▸ PAGE TEXT
# Boys names suck!



## imprfcttense

I've got a longgg time to figure it out, but my boyfriend and I have already been going through names. We have the perfect name picked out if our baby is a girl, but boys' names are SO difficult! :dohh: We can't agree on anything! I like things a little less common, but the names I like, Sean hates. He like Patrick and Bradley. Bradley is okay, I just can't imagine it with an older boy. I want something a little "tougher". I don't know. Any suggestions??

:shrug:


----------



## imprfcttense

likes* not like - oops!


----------



## amb23

I agree, boys names are super hard for me too.

I've always liked Bradley, it translates well from baby to boy to man.

I don't know that I have any suggestions. My taste in names is more classic. I like Nathaniel for a boy, and Christopher, etc. I really like longer names that can be shortened to nicknames.

▸ REQUIREMENT 1
In the baby-names thread, which two boys' names does Sean like?
▸ REQUIREMENT 2
From the baby-names thread, return the passage that begins with the words "likes* not like" and ends with "shortened to nicknames.".

▸ DATA EXCERPTS
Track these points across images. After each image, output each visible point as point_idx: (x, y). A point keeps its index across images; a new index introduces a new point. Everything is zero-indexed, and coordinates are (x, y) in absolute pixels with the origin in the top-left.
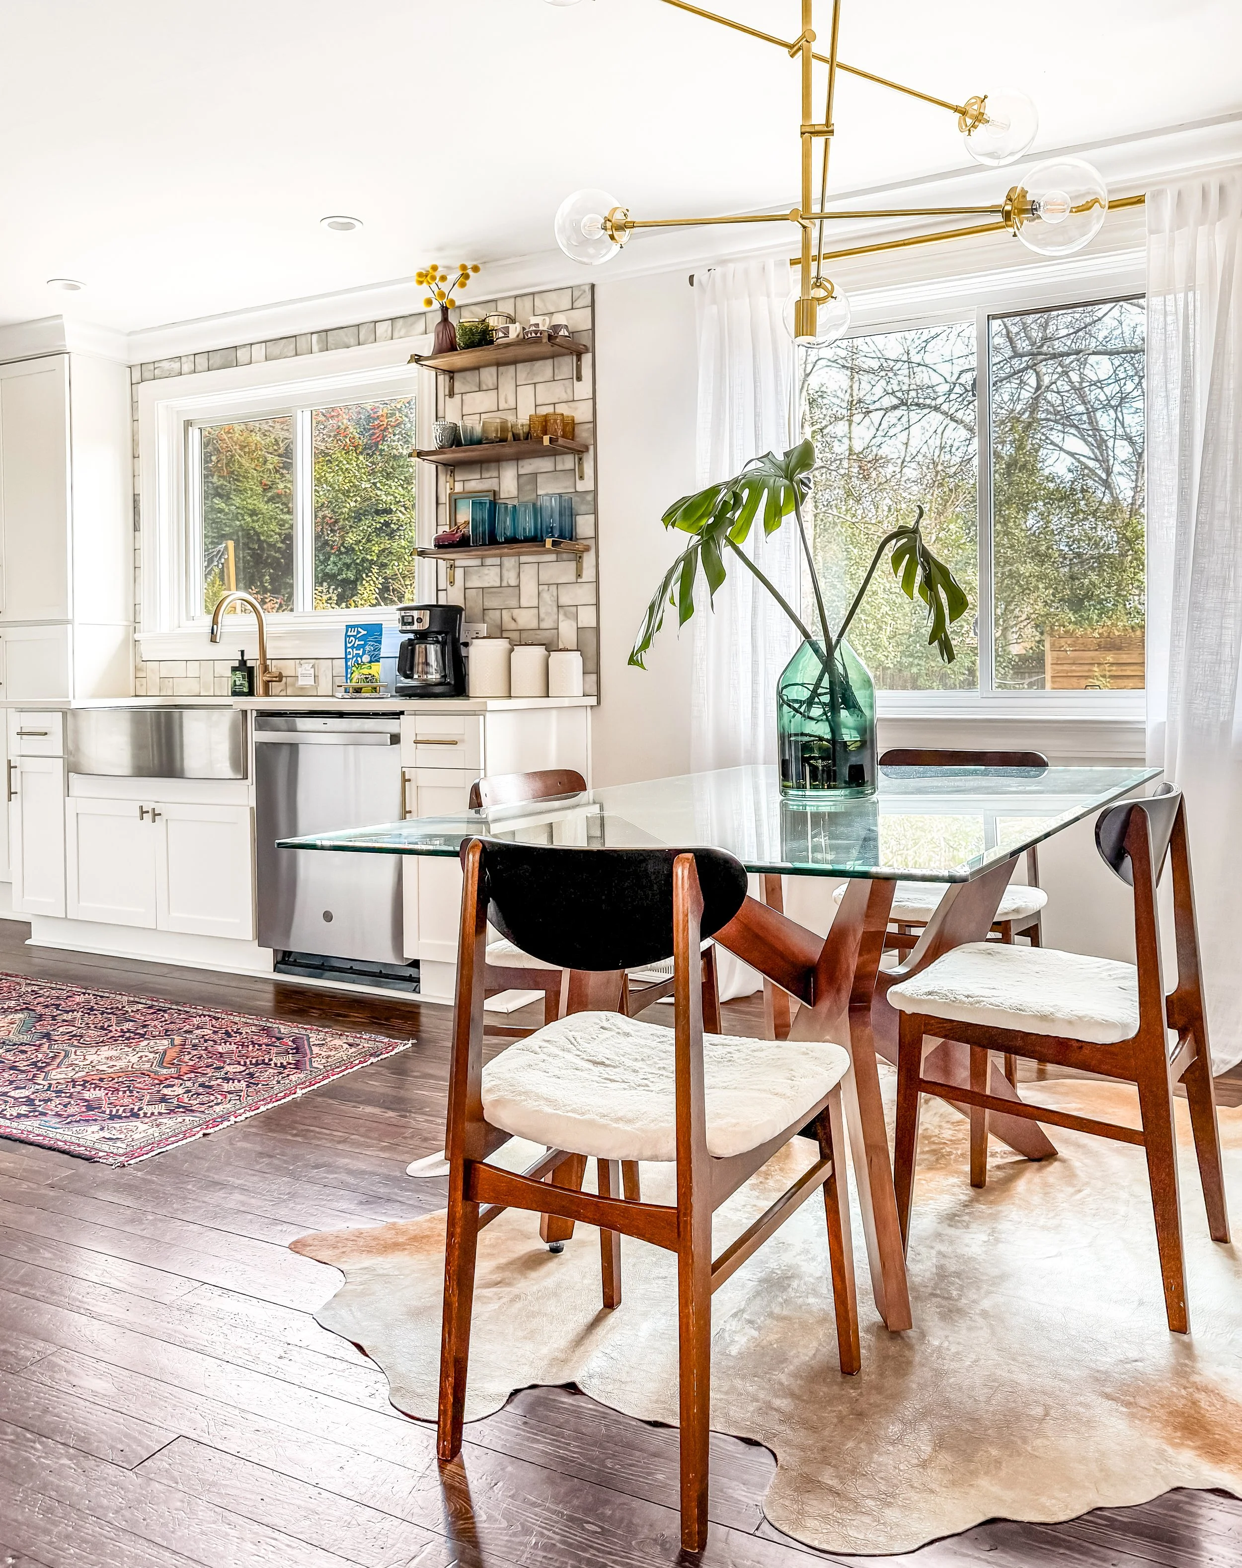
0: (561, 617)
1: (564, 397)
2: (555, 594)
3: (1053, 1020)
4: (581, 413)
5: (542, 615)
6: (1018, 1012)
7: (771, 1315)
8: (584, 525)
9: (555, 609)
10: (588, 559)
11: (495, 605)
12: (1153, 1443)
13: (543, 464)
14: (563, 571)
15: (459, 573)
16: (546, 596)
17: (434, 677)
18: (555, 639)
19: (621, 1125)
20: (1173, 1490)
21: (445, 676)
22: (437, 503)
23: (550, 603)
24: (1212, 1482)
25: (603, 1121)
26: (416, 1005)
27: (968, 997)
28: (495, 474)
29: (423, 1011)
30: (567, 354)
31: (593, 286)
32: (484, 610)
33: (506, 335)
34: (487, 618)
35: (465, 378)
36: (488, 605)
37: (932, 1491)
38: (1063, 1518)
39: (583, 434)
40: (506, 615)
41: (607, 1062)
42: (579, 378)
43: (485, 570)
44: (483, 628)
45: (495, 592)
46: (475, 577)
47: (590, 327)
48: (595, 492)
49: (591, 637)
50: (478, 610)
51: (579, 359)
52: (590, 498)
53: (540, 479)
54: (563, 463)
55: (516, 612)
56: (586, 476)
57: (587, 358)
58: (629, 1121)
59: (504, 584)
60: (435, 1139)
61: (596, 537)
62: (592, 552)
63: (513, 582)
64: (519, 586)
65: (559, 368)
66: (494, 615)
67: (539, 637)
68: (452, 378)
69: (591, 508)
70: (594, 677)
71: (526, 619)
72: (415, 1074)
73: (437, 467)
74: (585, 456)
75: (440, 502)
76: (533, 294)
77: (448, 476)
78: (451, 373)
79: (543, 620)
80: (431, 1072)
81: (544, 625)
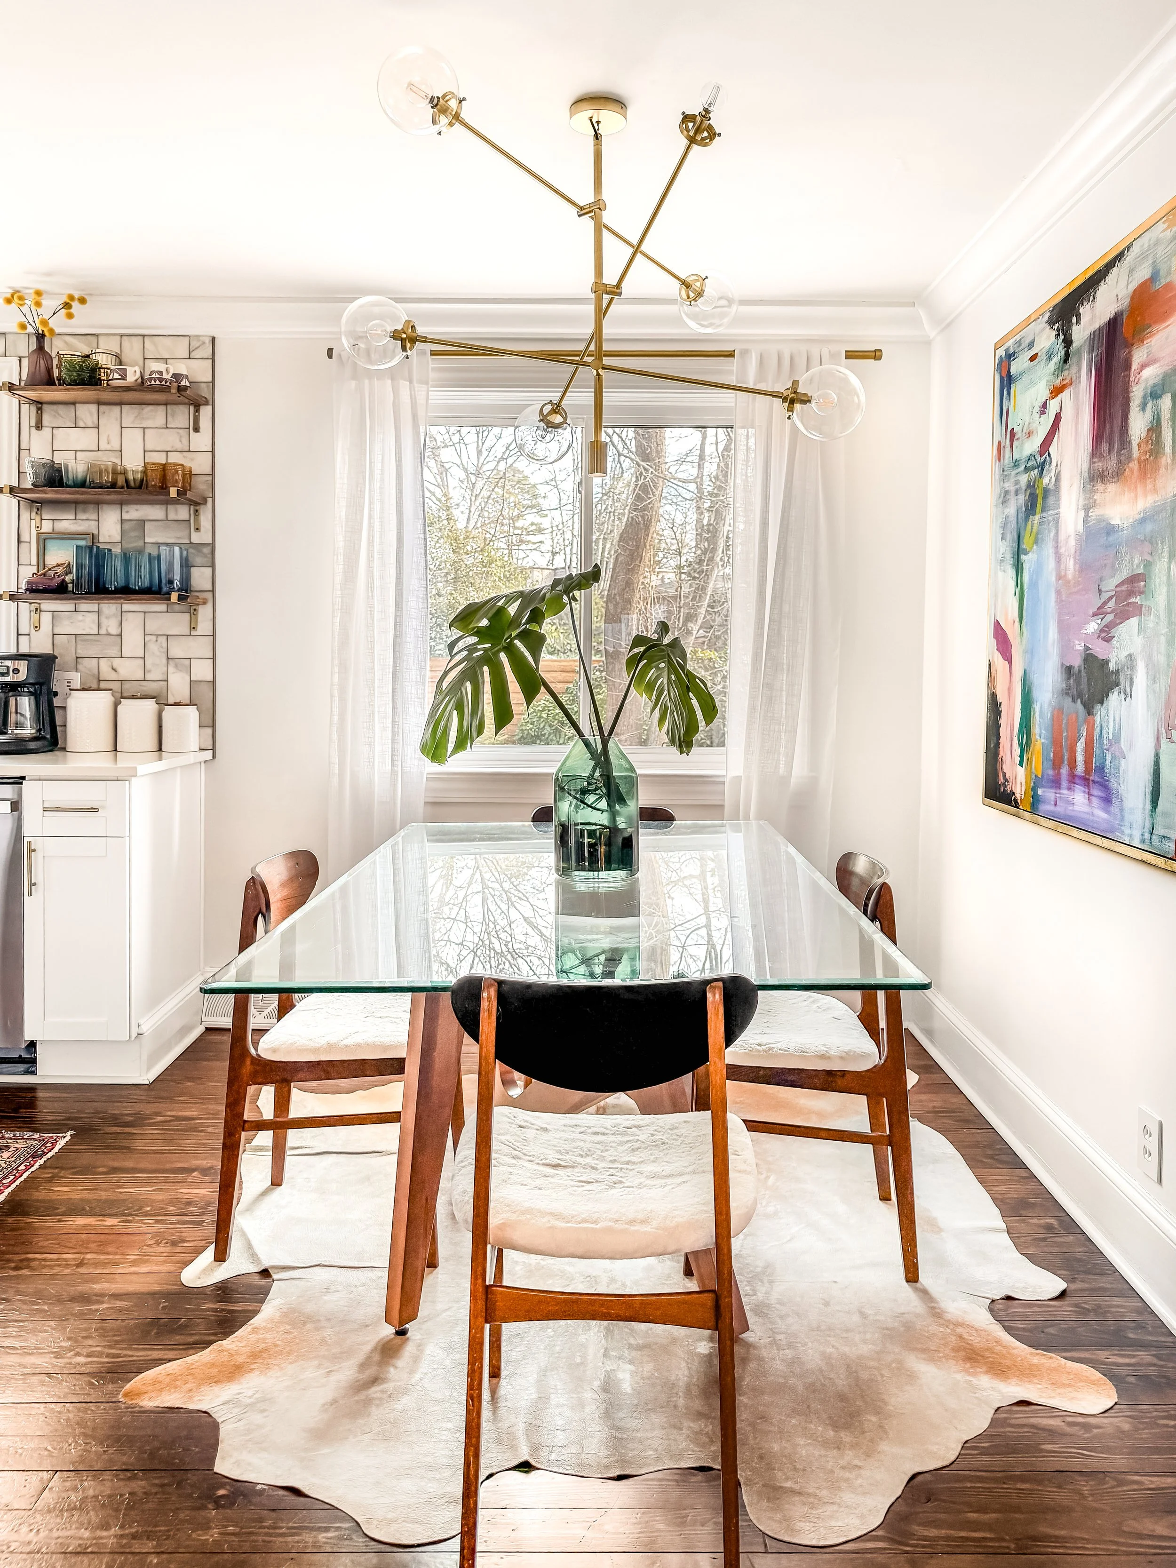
0: (171, 669)
1: (179, 446)
2: (165, 645)
3: (829, 1058)
4: (199, 465)
5: (148, 666)
6: (802, 1054)
7: (630, 1346)
8: (200, 578)
9: (164, 661)
10: (204, 612)
11: (91, 653)
12: (959, 1376)
13: (154, 512)
14: (176, 622)
15: (46, 618)
16: (153, 647)
17: (29, 731)
18: (165, 691)
19: (637, 1227)
20: (996, 1410)
21: (39, 730)
22: (19, 542)
23: (158, 653)
24: (1015, 1397)
25: (618, 1226)
26: (31, 1089)
27: (759, 1045)
28: (95, 517)
29: (40, 1094)
30: (185, 404)
31: (213, 339)
32: (77, 658)
33: (123, 377)
34: (80, 667)
35: (56, 412)
36: (81, 653)
37: (859, 1467)
38: (953, 1458)
39: (200, 485)
40: (104, 665)
41: (563, 1163)
42: (197, 429)
43: (79, 616)
44: (76, 679)
45: (91, 640)
46: (66, 622)
47: (210, 379)
48: (213, 546)
49: (206, 691)
50: (70, 658)
51: (197, 411)
52: (207, 550)
53: (147, 526)
54: (176, 511)
55: (117, 663)
56: (202, 529)
57: (206, 411)
58: (643, 1222)
59: (103, 632)
60: (183, 1241)
61: (213, 591)
62: (209, 605)
63: (114, 630)
64: (121, 635)
65: (173, 416)
66: (89, 665)
67: (144, 688)
68: (40, 410)
69: (207, 561)
70: (210, 731)
71: (129, 670)
72: (101, 1169)
73: (19, 501)
74: (202, 509)
75: (22, 539)
76: (144, 336)
77: (33, 514)
78: (39, 405)
79: (149, 671)
80: (116, 1164)
81: (148, 677)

▸ RESPONSE AREA 1
Patrick and Bradley.

▸ RESPONSE AREA 2
likes* not like - oops!


----------



## amb23

I agree, boys names are super hard for me too.

I've always liked Bradley, it translates well from baby to boy to man.

I don't know that I have any suggestions. My taste in names is more classic. I like Nathaniel for a boy, and Christopher, etc. I really like longer names that can be shortened to nicknames.